Garry Marr, Financial Post · Oct. 21, 2011

You just made the largest purchase of your life based on borrowing more than you ever have before. Are you really going to bother reading that 25-page contract with all the rules on your mortgage?

The answer is usually no. The truth is you should.

The ambiguity in mortgage contracts has landed more than one consumer in trouble they didn’t anticipate and now it has spawned a classaction lawsuit against one of Canada‘s largest banks.

Kieran Bridge, a Vancouverbased lawyer with the Construction Law Group, has filed a lawsuit against Canadian Imperial Bank of Commerce over what he describes as vague language over early payment of mortgages. The suit was filed in British Columbia and Ontario this month.

Traditionally, if you want to break your mortgage, you have to pay three months’ interest or the interest rate differential (IRD), which is supposed to reflect how much money your financial institution will lose by you backing out of your contract.

“The rub with a lot of lenders is how do you calculate the interest rate differential,” Mr. Bridge says. “There is always something in the contract.”

However, Mr. Bridge says starting in 2005, CIBC used vague-enough language in contracts that allows it to calculate the IRD “as they see fit,” leaving the consumer with no way to challenge that penalty.

CIBC has yet to respond to the lawsuit in court, but did respond in an email. “CIBC believes this suit to be without merit and we intend to defend ourselves vigorously,” spokesman Rob McLeod.

The lawyer maintains that in addition to deciding the rate on which the penalty is paid, CIBC is asking clients to pay the penalty in present-day dollars – again, something not spelled out in the contract.

“The mathematical formula is invalid.
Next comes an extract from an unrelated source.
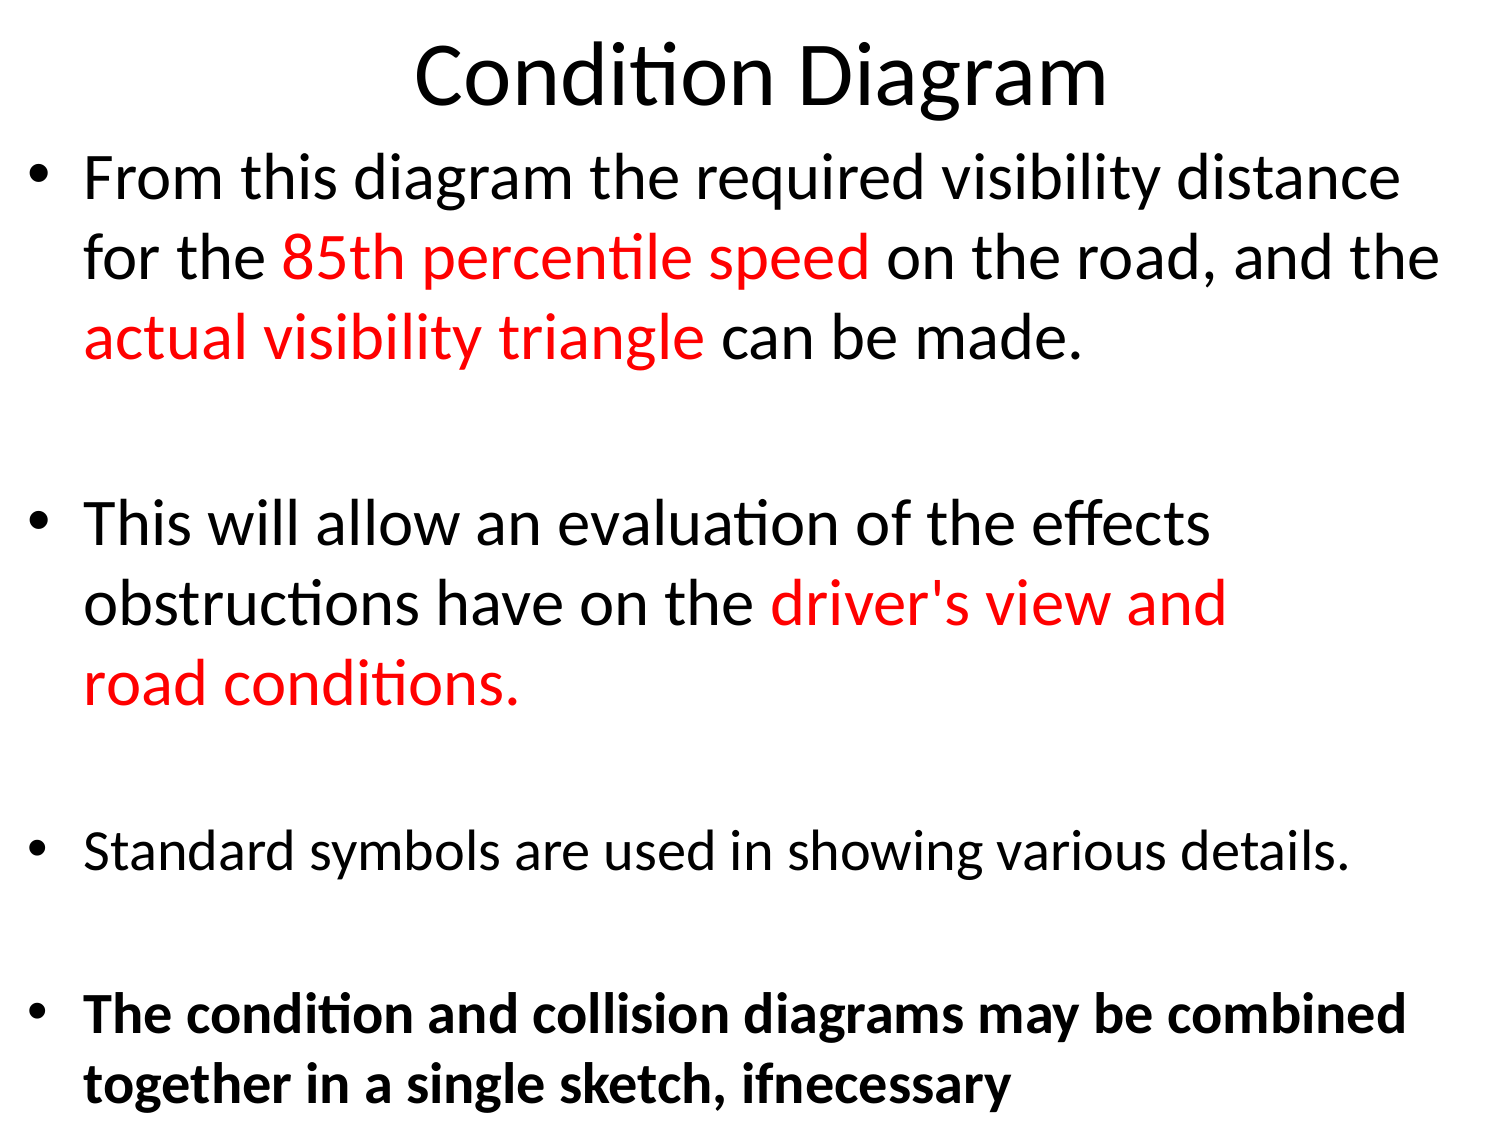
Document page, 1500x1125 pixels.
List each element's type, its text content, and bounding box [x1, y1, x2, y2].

list From this diagram the required visibility distance for the 85th percentile speed on the road, and the actual visibility triangle can be made. This will allow an evaluation of the effects obstructions have on the driver's view and road conditions. Standard symbols are used in showing various details. The condition and collision diagrams may be combined together in a single sketch, ifnecessary [12, 125, 1488, 868]
title Condition Diagram [87, 0, 1438, 125]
What they do is future value. They add up the stream of interest payments over, say, the next three years if you are two years into a fiveyear mortgage,” Mr. Bridge says, adding you are then asked to pay it all up front.
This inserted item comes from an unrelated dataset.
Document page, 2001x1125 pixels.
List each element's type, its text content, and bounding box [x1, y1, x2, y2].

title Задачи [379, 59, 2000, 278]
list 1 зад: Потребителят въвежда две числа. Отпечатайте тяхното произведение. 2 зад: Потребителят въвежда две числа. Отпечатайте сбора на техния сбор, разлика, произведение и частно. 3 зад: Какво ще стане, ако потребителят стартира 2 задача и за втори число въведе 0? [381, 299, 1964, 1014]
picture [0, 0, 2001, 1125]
These are not small amounts.

The representative plaintiff is a single mother in Vancouver whose marriage broke up, forcing her to get out of her mortgage. The penalty was $47,000 on a $450,000 mortgage that had eight years left on it.
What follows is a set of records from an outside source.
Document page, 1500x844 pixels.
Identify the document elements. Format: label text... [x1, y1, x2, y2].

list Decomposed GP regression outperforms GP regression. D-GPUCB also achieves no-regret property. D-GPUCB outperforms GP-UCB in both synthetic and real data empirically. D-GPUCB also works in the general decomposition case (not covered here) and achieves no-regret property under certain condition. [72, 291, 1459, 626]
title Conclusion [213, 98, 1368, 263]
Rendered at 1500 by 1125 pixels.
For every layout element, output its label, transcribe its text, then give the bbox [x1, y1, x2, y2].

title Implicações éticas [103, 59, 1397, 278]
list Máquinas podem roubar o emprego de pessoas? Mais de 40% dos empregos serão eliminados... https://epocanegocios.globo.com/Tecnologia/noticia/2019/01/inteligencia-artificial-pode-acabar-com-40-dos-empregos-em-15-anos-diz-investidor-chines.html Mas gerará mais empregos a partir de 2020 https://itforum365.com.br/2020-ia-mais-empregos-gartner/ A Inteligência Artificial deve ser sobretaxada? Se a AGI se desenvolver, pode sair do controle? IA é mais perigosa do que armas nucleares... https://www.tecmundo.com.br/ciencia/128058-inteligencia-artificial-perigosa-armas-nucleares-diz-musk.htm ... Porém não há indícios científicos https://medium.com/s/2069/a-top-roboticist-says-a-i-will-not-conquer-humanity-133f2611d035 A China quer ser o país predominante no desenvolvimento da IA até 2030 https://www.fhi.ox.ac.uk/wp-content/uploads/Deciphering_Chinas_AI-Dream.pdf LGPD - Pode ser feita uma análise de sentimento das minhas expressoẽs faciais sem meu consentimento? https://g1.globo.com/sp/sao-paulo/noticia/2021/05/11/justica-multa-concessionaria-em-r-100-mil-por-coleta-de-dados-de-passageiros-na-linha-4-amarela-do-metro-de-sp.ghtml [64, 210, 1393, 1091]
His case is only about the two issues – the vagueness of the contract language and the mathematical way interest is being calculated – but Mr. Bridge concedes they are two of many issues that have sprung up over the years when it comes to mortgage-contract interpretations.

One ongoing issue that has occurred relates to variablerate mortgages that allow you to lock in at any time during the term, which is usually five years. How do you calculate that rate? Is it the posted rate that is usually well above the discounted rate, or are you guaranteed a certain number of basis points off the posted rate if you lock in? If the bank promises to give you its best rate if you decide to lock in, what does that mean?

“That’s the problem, these are contracts of adhesion, like an insurance contract with a bunch of boiler plates that you can’t negotiate. It’s like ‘here are our terms,’ ” says Mr. Bridge, who understands why clients don’t all read the details. “I don’t know many lawyers who read [the contracts] either.”

Vince Gaetano, a mortgage broker with Monster Mortgage, says mortgage-contract language has been at the centre of a number of disputes.

He says consumers should pay close attention to the prepayment clauses in their contracts. If you have, say, a $300,000 mortgage with terms that allow you to prepay up to 20% a year, you could pay that prepayment first and any IRD penalty would only apply on the $240,000 left.

“When a penalty is applied, they should be discounting the penalty by that 20%,” says Mr. Gaetano, adding consumers can just prepay that amount by using another source of capital like a line of credit.

On a $300,000 mortgage with a 4.79% interest rate, the three-month penalty – what people usually pay – would be $4,790. If you can pay the 20% first, you save $958.

“I don’t know about you, but I have to make $2,000 to save $900, so it’s a lot of money,” Mr. Gaetano says.

Saving some money at some point should be more than enough motivation to read your contract.